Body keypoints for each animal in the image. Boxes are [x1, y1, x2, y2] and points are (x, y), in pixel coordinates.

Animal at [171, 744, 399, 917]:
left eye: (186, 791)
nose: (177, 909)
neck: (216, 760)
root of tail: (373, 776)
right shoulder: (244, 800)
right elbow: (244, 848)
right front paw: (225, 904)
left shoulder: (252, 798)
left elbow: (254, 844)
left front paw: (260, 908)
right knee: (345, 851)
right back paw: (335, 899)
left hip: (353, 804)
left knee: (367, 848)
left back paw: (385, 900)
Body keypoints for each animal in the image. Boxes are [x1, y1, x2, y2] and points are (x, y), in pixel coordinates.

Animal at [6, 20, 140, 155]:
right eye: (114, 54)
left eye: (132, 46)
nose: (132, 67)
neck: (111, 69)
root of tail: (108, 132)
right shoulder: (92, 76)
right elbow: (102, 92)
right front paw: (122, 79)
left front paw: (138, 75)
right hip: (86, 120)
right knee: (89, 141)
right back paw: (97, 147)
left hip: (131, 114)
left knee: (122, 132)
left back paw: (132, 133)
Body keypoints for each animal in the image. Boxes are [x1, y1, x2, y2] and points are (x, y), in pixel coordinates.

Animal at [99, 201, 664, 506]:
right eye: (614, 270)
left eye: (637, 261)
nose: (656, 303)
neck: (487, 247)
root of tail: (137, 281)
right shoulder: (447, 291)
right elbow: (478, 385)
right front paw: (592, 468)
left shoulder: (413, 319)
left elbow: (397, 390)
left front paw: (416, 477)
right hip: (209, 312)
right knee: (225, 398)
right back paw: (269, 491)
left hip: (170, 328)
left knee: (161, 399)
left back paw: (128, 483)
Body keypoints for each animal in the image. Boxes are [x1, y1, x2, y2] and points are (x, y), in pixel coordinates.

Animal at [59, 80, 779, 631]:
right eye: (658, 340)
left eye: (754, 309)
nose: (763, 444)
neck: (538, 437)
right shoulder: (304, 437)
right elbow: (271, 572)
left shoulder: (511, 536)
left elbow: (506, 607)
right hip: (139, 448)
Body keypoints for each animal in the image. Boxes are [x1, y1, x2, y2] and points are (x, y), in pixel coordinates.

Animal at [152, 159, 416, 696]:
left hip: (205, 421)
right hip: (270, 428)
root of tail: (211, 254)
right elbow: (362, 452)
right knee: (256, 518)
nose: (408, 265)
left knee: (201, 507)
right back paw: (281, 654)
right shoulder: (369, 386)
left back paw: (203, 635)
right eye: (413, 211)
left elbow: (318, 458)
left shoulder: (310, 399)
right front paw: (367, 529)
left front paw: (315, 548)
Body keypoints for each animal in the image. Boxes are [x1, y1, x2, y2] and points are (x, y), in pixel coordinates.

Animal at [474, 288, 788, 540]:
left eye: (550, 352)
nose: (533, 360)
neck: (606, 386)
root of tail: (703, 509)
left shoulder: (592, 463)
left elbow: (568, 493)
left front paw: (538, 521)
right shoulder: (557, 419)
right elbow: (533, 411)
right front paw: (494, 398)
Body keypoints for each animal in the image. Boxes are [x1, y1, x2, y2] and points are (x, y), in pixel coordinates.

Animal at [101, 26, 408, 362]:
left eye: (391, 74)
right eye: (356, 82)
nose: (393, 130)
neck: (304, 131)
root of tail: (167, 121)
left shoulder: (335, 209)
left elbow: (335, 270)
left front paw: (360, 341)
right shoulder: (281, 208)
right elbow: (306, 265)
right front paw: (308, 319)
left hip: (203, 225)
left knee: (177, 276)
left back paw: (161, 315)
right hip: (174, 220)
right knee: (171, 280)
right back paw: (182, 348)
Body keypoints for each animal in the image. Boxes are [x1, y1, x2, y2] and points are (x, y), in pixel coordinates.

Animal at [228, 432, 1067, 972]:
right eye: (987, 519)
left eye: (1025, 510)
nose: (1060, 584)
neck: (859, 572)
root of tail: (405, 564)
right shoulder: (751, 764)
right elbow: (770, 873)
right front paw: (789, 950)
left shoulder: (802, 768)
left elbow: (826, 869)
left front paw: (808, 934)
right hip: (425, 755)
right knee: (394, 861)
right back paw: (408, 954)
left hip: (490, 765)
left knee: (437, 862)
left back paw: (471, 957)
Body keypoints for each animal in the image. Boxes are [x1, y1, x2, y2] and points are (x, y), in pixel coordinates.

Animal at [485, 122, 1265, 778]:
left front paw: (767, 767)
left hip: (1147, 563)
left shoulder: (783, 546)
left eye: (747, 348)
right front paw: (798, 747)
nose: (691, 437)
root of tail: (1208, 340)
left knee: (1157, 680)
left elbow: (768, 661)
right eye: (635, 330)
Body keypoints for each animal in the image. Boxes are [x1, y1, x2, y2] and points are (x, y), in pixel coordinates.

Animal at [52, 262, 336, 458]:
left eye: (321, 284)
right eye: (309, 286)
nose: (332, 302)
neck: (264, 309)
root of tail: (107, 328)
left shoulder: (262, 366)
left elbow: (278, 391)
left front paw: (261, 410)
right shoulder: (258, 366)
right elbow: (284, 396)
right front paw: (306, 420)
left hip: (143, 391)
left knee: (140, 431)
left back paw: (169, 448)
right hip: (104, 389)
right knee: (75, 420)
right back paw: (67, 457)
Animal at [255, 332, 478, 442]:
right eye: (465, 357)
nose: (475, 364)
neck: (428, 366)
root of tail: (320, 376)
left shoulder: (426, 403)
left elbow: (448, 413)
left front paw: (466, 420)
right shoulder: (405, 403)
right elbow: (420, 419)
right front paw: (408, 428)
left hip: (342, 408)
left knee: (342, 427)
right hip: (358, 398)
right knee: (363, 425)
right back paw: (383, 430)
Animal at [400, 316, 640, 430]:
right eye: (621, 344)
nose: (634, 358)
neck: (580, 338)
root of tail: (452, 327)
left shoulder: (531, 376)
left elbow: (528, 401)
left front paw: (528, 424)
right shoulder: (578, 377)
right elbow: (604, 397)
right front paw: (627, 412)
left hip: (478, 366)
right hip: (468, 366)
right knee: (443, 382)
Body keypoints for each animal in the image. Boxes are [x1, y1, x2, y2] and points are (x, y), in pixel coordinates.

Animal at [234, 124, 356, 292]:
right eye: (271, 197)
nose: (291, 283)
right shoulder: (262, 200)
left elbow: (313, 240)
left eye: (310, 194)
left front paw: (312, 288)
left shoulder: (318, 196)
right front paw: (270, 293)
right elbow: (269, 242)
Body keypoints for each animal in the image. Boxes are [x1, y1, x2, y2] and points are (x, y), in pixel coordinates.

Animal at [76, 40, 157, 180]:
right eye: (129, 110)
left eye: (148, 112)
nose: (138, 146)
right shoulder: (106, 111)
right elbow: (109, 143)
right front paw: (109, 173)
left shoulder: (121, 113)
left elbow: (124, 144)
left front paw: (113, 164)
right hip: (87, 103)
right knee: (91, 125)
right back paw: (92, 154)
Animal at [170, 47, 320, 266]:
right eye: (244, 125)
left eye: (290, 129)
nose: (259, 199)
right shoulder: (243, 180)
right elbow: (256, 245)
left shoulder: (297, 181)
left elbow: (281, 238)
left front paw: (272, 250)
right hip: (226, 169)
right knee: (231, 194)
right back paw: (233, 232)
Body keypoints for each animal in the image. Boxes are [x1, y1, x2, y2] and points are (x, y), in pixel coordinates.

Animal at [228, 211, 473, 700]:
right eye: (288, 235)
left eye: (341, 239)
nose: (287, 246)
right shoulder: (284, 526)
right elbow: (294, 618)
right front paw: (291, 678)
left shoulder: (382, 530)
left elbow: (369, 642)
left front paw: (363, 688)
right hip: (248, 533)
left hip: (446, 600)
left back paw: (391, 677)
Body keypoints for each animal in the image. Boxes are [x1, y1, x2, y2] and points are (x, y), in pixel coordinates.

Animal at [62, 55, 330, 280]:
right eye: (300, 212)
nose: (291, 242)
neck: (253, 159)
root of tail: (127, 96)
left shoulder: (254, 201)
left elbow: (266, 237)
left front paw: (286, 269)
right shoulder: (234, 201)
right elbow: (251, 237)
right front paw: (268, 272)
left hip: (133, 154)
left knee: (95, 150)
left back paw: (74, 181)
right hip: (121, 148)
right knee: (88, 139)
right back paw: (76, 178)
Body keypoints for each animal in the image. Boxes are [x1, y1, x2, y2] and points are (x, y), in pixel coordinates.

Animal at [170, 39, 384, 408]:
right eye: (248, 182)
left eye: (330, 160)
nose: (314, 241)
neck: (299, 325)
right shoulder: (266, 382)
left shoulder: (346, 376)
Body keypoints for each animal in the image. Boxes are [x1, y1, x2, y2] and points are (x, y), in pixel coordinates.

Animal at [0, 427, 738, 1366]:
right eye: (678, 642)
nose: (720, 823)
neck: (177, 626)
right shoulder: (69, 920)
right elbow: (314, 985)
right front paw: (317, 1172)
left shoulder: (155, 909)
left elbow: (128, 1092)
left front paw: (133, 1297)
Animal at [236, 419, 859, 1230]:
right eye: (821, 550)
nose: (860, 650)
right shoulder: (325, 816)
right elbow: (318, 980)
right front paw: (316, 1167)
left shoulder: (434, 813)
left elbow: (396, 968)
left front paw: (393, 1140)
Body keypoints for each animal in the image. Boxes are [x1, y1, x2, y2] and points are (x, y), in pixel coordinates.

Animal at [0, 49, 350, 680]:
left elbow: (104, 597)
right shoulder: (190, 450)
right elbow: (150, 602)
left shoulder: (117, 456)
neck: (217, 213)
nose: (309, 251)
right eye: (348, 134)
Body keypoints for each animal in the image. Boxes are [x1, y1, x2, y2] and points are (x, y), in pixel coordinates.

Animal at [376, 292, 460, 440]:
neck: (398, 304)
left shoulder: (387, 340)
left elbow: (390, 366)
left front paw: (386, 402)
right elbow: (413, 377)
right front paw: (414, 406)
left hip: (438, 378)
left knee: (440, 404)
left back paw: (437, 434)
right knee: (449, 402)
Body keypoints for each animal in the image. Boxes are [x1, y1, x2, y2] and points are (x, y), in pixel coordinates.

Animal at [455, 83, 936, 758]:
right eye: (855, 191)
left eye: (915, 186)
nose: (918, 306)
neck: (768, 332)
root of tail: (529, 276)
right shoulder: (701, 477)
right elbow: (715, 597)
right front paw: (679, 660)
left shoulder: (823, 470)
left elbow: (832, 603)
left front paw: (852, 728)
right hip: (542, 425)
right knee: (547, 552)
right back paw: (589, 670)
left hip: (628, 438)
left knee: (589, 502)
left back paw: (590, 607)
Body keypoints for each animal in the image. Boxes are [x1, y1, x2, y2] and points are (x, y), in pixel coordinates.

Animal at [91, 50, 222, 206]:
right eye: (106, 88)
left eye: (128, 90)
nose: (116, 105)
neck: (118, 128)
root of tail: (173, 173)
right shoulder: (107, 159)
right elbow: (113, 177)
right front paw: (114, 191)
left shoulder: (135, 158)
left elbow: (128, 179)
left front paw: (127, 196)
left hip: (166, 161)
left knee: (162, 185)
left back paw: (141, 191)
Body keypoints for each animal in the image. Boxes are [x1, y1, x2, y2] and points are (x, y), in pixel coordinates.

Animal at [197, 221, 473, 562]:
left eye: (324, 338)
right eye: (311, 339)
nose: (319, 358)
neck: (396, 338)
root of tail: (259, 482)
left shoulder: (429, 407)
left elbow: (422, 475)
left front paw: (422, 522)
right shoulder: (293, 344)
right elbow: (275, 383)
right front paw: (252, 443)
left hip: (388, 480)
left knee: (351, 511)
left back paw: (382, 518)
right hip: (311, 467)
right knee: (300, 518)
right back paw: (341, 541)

---*---

**WHAT YOU WILL DO**
Going back over the entries above, copy word for word every line from the one that has "left front paw: (528, 424)" on through the one that has "left shoulder: (297, 181)".

**REPLY**
left front paw: (528, 424)
right shoulder: (578, 377)
right elbow: (604, 397)
right front paw: (627, 412)
left hip: (478, 366)
right hip: (468, 366)
right knee: (443, 382)
Body keypoints for each animal in the image. Boxes are [x1, y1, x2, y2] and points are (x, y), in pixel coordinates.

Animal at [234, 124, 356, 292]:
right eye: (271, 197)
nose: (291, 283)
right shoulder: (262, 200)
left elbow: (313, 240)
left eye: (310, 194)
left front paw: (312, 288)
left shoulder: (318, 196)
right front paw: (270, 293)
right elbow: (269, 242)
Body keypoints for each animal in the image. Boxes are [x1, y1, x2, y2] and points are (x, y), in pixel coordinates.

Animal at [76, 40, 157, 180]:
right eye: (129, 110)
left eye: (148, 112)
nose: (138, 146)
right shoulder: (106, 111)
right elbow: (109, 143)
right front paw: (109, 173)
left shoulder: (121, 113)
left elbow: (124, 144)
left front paw: (113, 164)
right hip: (87, 103)
right knee: (91, 125)
right back paw: (92, 154)
Animal at [170, 47, 320, 266]:
right eye: (244, 125)
left eye: (290, 129)
nose: (259, 199)
right shoulder: (243, 180)
right elbow: (256, 245)
left shoulder: (297, 181)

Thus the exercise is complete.